Np człowiek odkrył fermentację. Cieszy się, będzie mógł przechować tyle płynów. Ale nagle zauważa, że spożyie tych płynów w nadmiarze powoduje wyłączenie umysłu i to daje chwilową ulgę. Zaczyna sie nałóg.
Np ludzie szybko zauważyli, że są rośliny mające leczniczą moc. Inne dają wizje, więc wykorzystuje się je w niektórych kulturach w celach religijnych. Dzięki tym ziołom można przynieść ulgę komuś cierpiącemu. Ale można uzależniać się od nich, urządzić wielki przemysł narkotykowy, który wzbogaca wielkie rzesze gangsterów.
Każdy myślący nastolatek męczy się sam ze sobą. Tylko głuptasy są z siebie zawsze zadowolone. Nie mają problemów lub je zagłuszają. Współczesnym nastolatkm jest tak bardzo ciężko, bo kultura masowa wmawia Wam, że każdy ma być szczęśliwy, radosny, beztroski, ma mieć takie powierzchowne reklamowe życie.
Nie wiem, czy już czytałaś "Dziadów" część II. Według ludowych wierzeń zbawiony nie mógł być ten, kto nie miał kłopotów i trosk. Teologicznie to bzdura. Ale to bardzo ludziom pomagało, łatwiej znosiło się kłopoty.

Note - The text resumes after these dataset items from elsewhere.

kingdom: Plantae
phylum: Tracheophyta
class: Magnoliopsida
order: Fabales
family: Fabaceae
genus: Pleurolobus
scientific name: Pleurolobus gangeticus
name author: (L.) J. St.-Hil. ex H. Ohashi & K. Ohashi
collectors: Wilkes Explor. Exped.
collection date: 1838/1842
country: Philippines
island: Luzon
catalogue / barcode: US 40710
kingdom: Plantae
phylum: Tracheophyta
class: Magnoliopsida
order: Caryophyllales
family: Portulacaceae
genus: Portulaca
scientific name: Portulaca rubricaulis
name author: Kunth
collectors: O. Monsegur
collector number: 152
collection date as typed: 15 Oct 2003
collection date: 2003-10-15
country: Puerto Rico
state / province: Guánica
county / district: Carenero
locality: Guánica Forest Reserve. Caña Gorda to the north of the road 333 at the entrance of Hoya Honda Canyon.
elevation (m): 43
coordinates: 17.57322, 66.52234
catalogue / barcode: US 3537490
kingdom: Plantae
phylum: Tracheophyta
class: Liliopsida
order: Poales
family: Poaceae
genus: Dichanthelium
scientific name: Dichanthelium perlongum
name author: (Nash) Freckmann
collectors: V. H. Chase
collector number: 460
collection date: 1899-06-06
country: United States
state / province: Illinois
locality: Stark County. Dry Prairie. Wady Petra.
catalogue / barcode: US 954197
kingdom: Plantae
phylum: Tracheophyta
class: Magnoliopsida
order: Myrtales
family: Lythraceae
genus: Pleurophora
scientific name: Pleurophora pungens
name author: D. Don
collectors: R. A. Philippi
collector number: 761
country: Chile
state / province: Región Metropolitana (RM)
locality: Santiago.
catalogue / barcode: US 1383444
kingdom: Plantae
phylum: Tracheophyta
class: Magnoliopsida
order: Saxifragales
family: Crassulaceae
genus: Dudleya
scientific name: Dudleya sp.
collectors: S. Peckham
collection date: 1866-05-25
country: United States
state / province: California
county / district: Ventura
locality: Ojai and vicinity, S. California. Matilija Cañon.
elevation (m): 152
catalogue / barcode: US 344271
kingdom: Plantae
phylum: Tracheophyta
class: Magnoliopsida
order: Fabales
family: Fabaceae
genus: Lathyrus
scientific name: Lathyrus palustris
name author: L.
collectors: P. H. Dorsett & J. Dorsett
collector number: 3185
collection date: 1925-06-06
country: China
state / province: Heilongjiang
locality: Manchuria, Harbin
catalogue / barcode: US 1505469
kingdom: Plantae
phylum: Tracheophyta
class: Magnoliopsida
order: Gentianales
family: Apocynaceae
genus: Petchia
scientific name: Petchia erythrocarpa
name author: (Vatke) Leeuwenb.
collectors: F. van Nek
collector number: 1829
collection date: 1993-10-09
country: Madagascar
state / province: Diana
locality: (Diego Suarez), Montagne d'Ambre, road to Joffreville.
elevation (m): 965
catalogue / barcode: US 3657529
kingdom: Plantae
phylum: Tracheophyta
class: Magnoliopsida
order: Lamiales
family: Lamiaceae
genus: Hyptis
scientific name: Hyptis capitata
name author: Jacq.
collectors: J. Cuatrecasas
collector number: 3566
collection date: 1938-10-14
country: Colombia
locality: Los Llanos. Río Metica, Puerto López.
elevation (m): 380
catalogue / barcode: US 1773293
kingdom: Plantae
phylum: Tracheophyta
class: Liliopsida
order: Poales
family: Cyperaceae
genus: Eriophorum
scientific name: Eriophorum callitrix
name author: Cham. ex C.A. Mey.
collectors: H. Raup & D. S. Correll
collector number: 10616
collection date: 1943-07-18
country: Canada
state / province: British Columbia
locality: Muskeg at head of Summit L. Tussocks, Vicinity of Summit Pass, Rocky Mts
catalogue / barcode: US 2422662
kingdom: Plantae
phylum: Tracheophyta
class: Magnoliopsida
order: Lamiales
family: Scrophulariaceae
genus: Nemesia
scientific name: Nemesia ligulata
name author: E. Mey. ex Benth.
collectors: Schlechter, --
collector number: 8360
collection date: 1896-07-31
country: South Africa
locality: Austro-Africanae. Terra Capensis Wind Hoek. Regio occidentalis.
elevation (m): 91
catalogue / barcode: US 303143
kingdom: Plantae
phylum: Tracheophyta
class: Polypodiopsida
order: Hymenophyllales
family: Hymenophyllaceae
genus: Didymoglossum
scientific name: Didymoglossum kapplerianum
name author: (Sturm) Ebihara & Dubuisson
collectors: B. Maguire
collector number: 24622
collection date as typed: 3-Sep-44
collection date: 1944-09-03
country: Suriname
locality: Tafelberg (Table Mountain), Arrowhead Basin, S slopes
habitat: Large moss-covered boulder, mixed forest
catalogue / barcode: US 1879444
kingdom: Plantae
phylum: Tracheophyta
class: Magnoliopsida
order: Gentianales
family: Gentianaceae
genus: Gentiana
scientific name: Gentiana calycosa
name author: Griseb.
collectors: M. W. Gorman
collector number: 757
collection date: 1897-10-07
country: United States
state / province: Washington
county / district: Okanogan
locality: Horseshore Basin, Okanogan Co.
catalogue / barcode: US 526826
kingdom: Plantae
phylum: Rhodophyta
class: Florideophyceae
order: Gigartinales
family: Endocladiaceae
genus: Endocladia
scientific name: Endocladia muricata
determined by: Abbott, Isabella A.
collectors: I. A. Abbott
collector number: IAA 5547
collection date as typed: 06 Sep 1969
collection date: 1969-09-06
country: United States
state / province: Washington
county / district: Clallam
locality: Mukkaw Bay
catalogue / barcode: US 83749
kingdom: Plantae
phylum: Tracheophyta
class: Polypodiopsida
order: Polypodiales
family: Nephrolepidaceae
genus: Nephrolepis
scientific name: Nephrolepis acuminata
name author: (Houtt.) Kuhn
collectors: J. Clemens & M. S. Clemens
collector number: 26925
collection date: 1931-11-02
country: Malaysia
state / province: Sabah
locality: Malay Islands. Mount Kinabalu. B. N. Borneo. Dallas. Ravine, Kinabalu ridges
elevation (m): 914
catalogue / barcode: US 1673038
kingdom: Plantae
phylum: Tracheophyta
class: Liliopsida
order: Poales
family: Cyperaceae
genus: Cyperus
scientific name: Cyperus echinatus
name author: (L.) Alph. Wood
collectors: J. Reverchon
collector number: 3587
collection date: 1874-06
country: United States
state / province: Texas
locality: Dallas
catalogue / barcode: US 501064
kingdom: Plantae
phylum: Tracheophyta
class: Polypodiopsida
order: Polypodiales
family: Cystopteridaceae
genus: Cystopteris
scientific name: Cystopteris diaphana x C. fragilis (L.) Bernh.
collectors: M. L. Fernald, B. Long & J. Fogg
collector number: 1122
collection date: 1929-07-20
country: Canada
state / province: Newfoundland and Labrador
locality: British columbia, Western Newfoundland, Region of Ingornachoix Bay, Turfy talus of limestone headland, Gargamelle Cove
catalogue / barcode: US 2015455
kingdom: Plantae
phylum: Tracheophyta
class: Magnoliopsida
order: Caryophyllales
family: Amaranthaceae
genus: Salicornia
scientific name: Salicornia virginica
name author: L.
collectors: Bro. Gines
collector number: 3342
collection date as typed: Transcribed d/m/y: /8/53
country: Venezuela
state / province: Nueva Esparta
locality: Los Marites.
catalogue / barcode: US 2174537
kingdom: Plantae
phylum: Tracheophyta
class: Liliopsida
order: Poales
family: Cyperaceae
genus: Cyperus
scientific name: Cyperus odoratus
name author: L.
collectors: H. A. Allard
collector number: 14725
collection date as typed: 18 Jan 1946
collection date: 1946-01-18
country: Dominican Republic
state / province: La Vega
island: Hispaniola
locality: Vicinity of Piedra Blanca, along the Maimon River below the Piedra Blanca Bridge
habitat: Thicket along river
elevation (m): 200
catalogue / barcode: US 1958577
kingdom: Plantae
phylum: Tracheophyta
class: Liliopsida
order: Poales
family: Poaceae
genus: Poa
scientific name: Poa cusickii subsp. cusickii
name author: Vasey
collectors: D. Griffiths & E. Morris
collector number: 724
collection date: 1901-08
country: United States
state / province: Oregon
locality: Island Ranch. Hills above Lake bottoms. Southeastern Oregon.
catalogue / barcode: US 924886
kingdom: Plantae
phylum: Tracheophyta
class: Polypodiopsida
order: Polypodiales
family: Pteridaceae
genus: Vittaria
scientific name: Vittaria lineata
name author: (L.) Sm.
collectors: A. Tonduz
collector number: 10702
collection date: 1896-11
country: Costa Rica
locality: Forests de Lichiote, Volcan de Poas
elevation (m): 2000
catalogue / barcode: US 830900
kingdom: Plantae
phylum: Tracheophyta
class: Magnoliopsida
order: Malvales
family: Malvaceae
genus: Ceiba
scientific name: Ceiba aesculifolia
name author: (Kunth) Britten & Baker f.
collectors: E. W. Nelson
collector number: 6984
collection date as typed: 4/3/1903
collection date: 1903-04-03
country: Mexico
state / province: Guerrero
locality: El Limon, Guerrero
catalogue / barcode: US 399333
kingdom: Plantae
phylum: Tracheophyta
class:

Pewna legenda mówi, że zmęczony problemami człowiek spotkał Jezusa. Zapytał, dlaczego zostawiał go samego. Jezus mówi, ze był zawsze blisko. Lecz człowiek pokazuje ślady na pisaku- to ślady często pojedyncze. Jezus uśmiecha się- "Gdy było ci najciężej, niosłem cie na ręku, stąd pojedynczy
ślad."
Czegoś w sobie nie lubisz, za coś się oskarżasz. Karą jest cięcie. Coraz bardziej powszechne wśród nastolatków. Nie wchodź w to!!!! To staje się nałogiem. Cierpisz z powodu nałogu w rodzinie, a
sama wpadniesz w inny?
Cięcie nie rozwiąże problemu. Jesteś przecież mądrą dziewczyną. Rozumiem doskonale, że problemy Cię przerastają. Mówi się, że nastolatek w miarę spokojnie znosi stres w jednej dziedzinie. A jeśli dziedzin jest więcej? Szkoła, rodzina, zakochanie, dorastanie to za dużo. Ale dasz radę. nie jesteś sama.
Dopóki nie zaufasz Panu Bogu, nie oddasz mu swoich poblemów, to będziesz
się jeszcze długo zmagała. Pamiętaj, że Bóg dobrze rozumie dorastających nastolatków, wie, jak trudno
Wam się pogodzić z różnymi sprawami. Nie ma też mowy, bo Bóg o Tobie zapomniał lub by sie pomylił.